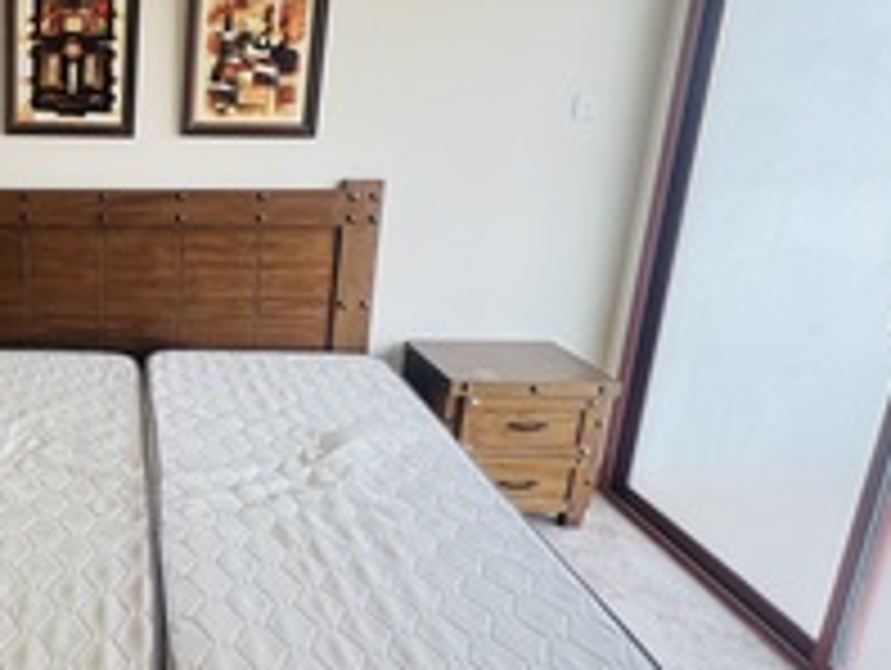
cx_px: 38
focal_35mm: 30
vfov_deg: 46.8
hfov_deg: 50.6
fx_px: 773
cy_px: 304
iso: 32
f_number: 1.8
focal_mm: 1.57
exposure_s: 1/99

* [WORK REQUEST] Omit pictures; set down the rest of the material word for word.

* [SOLUTION FOR THIS EXERCISE]
cx_px: 38
focal_35mm: 30
vfov_deg: 46.8
hfov_deg: 50.6
fx_px: 773
cy_px: 304
iso: 32
f_number: 1.8
focal_mm: 1.57
exposure_s: 1/99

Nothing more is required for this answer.